--- Task statement ---
Each line of the listing below should be restated word for word.

--- Data excerpts ---
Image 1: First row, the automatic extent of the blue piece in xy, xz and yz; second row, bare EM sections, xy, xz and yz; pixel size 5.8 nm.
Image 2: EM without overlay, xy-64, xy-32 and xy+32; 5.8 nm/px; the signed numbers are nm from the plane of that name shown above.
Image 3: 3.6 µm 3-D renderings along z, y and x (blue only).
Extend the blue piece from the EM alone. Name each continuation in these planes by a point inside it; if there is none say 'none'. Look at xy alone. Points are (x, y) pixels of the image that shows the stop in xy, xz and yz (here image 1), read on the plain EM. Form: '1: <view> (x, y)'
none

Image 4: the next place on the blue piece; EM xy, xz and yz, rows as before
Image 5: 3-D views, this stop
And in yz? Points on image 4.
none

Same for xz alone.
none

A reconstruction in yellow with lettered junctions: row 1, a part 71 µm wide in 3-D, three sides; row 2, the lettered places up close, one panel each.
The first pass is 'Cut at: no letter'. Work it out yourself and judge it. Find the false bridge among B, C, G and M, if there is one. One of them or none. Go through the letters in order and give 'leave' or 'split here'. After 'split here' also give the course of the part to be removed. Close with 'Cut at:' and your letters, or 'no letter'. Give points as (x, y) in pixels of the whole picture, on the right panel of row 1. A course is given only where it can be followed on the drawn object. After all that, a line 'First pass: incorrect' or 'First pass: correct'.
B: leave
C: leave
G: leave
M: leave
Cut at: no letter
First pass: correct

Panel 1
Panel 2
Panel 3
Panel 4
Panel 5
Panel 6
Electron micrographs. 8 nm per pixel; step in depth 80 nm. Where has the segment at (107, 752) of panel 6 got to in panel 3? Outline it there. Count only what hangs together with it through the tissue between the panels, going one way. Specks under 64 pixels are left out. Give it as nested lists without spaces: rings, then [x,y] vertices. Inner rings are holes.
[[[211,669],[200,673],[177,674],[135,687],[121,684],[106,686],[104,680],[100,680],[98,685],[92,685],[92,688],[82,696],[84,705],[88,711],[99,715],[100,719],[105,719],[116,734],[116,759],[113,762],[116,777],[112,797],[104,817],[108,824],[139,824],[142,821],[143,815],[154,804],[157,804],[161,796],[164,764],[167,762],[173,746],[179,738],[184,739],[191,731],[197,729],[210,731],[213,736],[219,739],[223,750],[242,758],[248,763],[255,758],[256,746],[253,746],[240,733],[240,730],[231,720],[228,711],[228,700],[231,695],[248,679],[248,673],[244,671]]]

--- Worked solution ---
Image 1: First row, the automatic extent of the blue piece in xy, xz and yz; second row, bare EM sections, xy, xz and yz; pixel size 5.8 nm.
Image 2: EM without overlay, xy-64, xy-32 and xy+32; 5.8 nm/px; the signed numbers are nm from the plane of that name shown above.
Image 3: 3.6 µm 3-D renderings along z, y and x (blue only).
Extend the blue piece from the EM alone. Name each continuation in these planes by a point inside it; if there is none say 'none'. Look at xy alone. Points are (x, y) pixels of the image that shows the stop in xy, xz and yz (here image 1), read on the plain EM. Form: '1: <view> (x, y)'
none

Image 4: the next place on the blue piece; EM xy, xz and yz, rows as before
Image 5: 3-D views, this stop
And in yz? Points on image 4.
none

Same for xz alone.
none

A reconstruction in yellow with lettered junctions: row 1, a part 71 µm wide in 3-D, three sides; row 2, the lettered places up close, one panel each.
The first pass is 'Cut at: no letter'. Work it out yourself and judge it. Find the false bridge among B, C, G and M, if there is one. One of them or none. Go through the letters in order and give 'leave' or 'split here'. After 'split here' also give the course of the part to be removed. Close with 'Cut at:' and your letters, or 'no letter'. Give points as (x, y) in pixels of the whole picture, on the right panel of row 1. A course is given only where it can be followed on the drawn object. After all that, a line 'First pass: incorrect' or 'First pass: correct'.
B: leave
C: leave
G: leave
M: leave
Cut at: no letter
First pass: correct

Panel 1
Panel 2
Panel 3
Panel 4
Panel 5
Panel 6
Electron micrographs. 8 nm per pixel; step in depth 80 nm. Where has the segment at (107, 752) of panel 6 got to in panel 3? Outline it there. Count only what hangs together with it through the tissue between the panels, going one way. Specks under 64 pixels are left out. Give it as nested lists without spaces: rings, then [x,y] vertices. Inner rings are holes.
[[[211,669],[200,673],[177,674],[135,687],[121,684],[106,686],[104,680],[100,680],[98,685],[92,685],[92,688],[82,696],[84,705],[88,711],[99,715],[100,719],[105,719],[116,734],[116,759],[113,762],[116,777],[112,797],[104,817],[108,824],[139,824],[142,821],[143,815],[154,804],[157,804],[161,796],[164,764],[167,762],[173,746],[179,738],[184,739],[191,731],[197,729],[210,731],[213,736],[219,739],[223,750],[242,758],[248,763],[255,758],[256,746],[253,746],[240,733],[240,730],[231,720],[228,711],[228,700],[231,695],[248,679],[248,673],[244,671]]]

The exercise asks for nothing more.